Show every line of the data that includes the word "back".

------

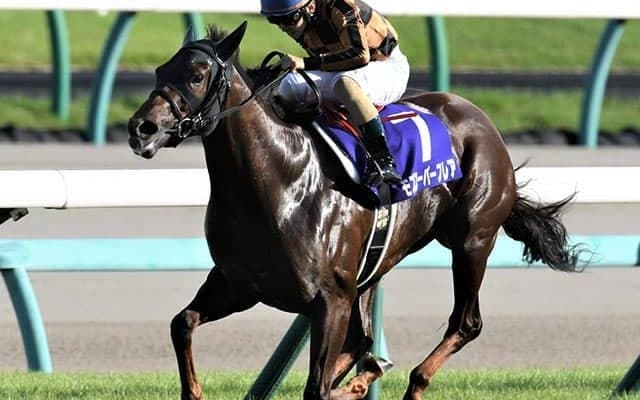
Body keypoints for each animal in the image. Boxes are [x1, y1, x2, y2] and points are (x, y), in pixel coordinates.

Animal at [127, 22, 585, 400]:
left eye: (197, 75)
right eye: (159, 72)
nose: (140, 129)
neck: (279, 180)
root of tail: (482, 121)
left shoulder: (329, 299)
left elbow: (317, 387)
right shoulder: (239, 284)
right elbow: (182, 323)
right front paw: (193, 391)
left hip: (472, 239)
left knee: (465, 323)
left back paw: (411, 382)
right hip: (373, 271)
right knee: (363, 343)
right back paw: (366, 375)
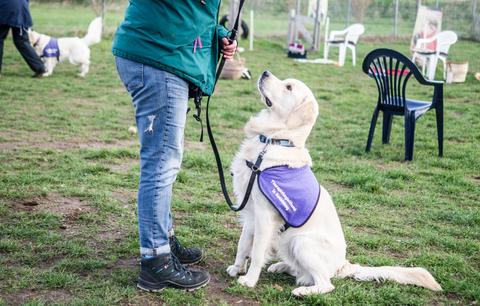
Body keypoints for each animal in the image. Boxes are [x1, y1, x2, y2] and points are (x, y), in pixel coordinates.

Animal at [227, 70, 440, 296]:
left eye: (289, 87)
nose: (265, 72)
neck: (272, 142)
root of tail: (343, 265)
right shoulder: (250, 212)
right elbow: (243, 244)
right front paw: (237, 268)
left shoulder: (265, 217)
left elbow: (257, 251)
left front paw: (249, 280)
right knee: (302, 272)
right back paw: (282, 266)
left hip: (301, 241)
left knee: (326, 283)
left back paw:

------

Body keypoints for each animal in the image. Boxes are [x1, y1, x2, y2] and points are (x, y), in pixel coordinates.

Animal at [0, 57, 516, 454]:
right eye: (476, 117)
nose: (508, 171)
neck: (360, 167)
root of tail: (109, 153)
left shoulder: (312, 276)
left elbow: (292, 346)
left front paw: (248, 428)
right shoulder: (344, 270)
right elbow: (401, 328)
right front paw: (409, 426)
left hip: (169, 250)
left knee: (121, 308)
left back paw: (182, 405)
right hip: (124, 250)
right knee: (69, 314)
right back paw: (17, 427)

------

» **Exercise solution**
left back paw: (411, 382)
right back paw: (366, 375)
right back paw: (282, 266)
left back paw:
left back paw: (182, 405)
right back paw: (17, 427)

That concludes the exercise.